La famille est désormais bien installée à Duisburg, à tel point que tous les trois ont obtenu la nationalité allemande il y a quelque mois. « Comparée à la Syrie, Duisburg est le paradis, lance Sumou, le regard pétillant. Et j’aime encore plus cette ville depuis que j’ai un enfant. » Un avis partagé par son mari: « Usseim a une meilleure vie ici et le système scolaire est bien mieux. Néanmoins, c’est important que nous l’élevions dans la culture arabe, pour qu’il devienne un citoyen du monde et comprenne ce qu’il se passe ». Nidal apprécie également l’importante communauté internationale et l’effervescence économique de la région de la Ruhr.

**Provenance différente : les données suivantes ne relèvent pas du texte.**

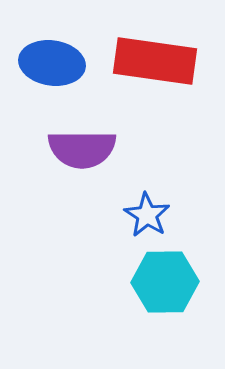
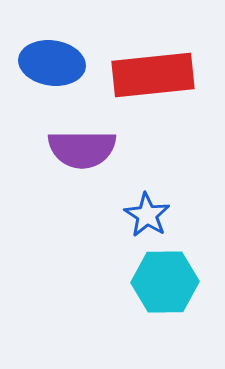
red rectangle: moved 2 px left, 14 px down; rotated 14 degrees counterclockwise
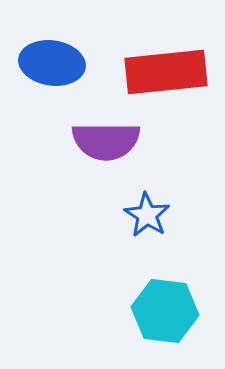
red rectangle: moved 13 px right, 3 px up
purple semicircle: moved 24 px right, 8 px up
cyan hexagon: moved 29 px down; rotated 8 degrees clockwise
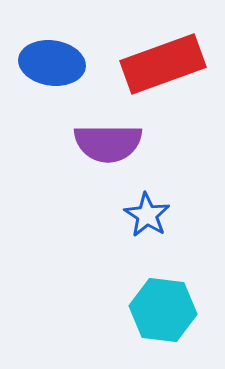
red rectangle: moved 3 px left, 8 px up; rotated 14 degrees counterclockwise
purple semicircle: moved 2 px right, 2 px down
cyan hexagon: moved 2 px left, 1 px up
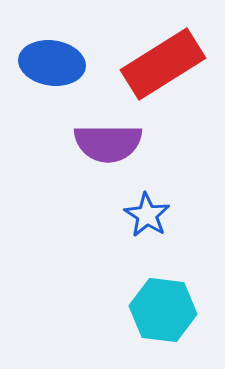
red rectangle: rotated 12 degrees counterclockwise
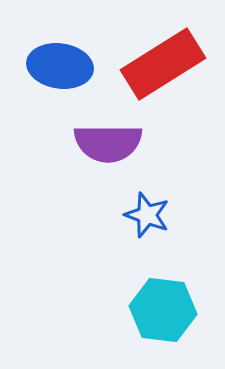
blue ellipse: moved 8 px right, 3 px down
blue star: rotated 12 degrees counterclockwise
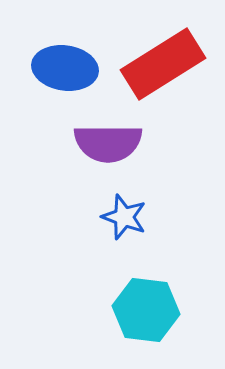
blue ellipse: moved 5 px right, 2 px down
blue star: moved 23 px left, 2 px down
cyan hexagon: moved 17 px left
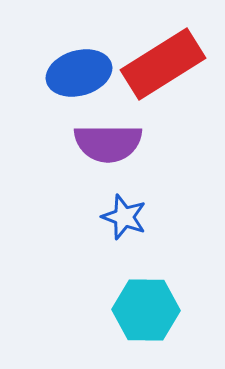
blue ellipse: moved 14 px right, 5 px down; rotated 24 degrees counterclockwise
cyan hexagon: rotated 6 degrees counterclockwise
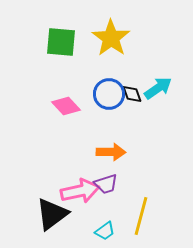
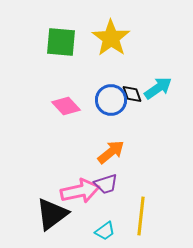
blue circle: moved 2 px right, 6 px down
orange arrow: rotated 40 degrees counterclockwise
yellow line: rotated 9 degrees counterclockwise
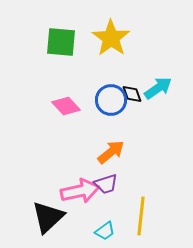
black triangle: moved 4 px left, 3 px down; rotated 6 degrees counterclockwise
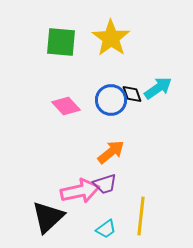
purple trapezoid: moved 1 px left
cyan trapezoid: moved 1 px right, 2 px up
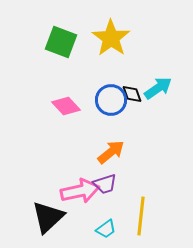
green square: rotated 16 degrees clockwise
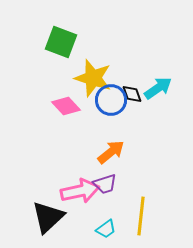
yellow star: moved 18 px left, 40 px down; rotated 18 degrees counterclockwise
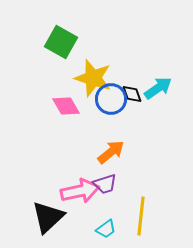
green square: rotated 8 degrees clockwise
blue circle: moved 1 px up
pink diamond: rotated 12 degrees clockwise
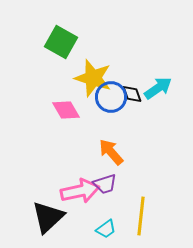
blue circle: moved 2 px up
pink diamond: moved 4 px down
orange arrow: rotated 92 degrees counterclockwise
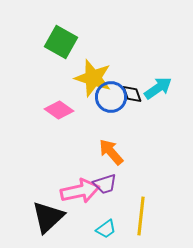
pink diamond: moved 7 px left; rotated 24 degrees counterclockwise
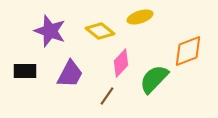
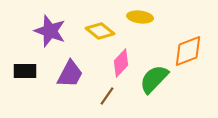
yellow ellipse: rotated 25 degrees clockwise
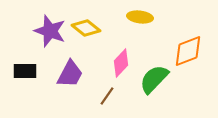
yellow diamond: moved 14 px left, 3 px up
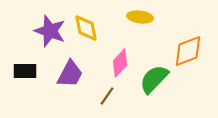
yellow diamond: rotated 40 degrees clockwise
pink diamond: moved 1 px left
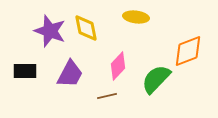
yellow ellipse: moved 4 px left
pink diamond: moved 2 px left, 3 px down
green semicircle: moved 2 px right
brown line: rotated 42 degrees clockwise
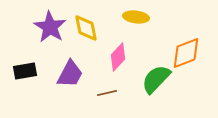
purple star: moved 4 px up; rotated 12 degrees clockwise
orange diamond: moved 2 px left, 2 px down
pink diamond: moved 9 px up
black rectangle: rotated 10 degrees counterclockwise
brown line: moved 3 px up
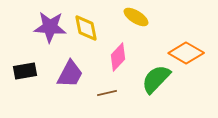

Damas ne leur manque pas vraiment, car, à l’exception des parents de Sumou, la plupart de leurs proches en sont partis. « La Damas que je connaissais n’existe plus de toute façon », se désole Nidal. « La ville est complètement détruite, ce n’est plus qu’un champ de ruines, renchérit son épouse. Il n’y a pas d’électricité, pas de chauffage l’hiver. » Le couple se sent dans une situation un peu « schizophrène », comme l’explique Nidal : « Ici, nous avons tout ce dont nous avons besoin, alors que quand on regarde les nouvelles, on voit les gens lutter pour leur survie en Syrie ».

Bien qu’ils se sentent chez eux à Duisburg, ils comptent retourner à Damas un jour, quand le pays ne sera plus aux mains de Bachar el-Assad. « Je me sens obligé de rentrer pour reconstruire le pays », affirme Nidal d’un ton décidé. « Bien sûr qu’on rentrera pour aider, confirme Sumou. Mais en attendant, Duisburg est ma maison », assure la jeune femme.

Si Khalid, Sumou et Nidal ont pu trouver emploi et stabilité en Allemagne, tous n'ont pas cette chance. En août 2020, 43 316 demandes d’asile étaient toujours en cours de traitement par le BAMF. Autant de personnes ne sachant pas encore si elles pourront rester en Allemagne et dans quelles conditions. En 2019, une demande d’asile prenait en moyenne 6,1 mois à aboutir. Un chiffre en baisse par rapport à l’année précédente (7,5 mois en 2018). Mais depuis le début de l’année 2020, les temps de traitement se sont vus rallongés à cause de la pandémie de covid-19.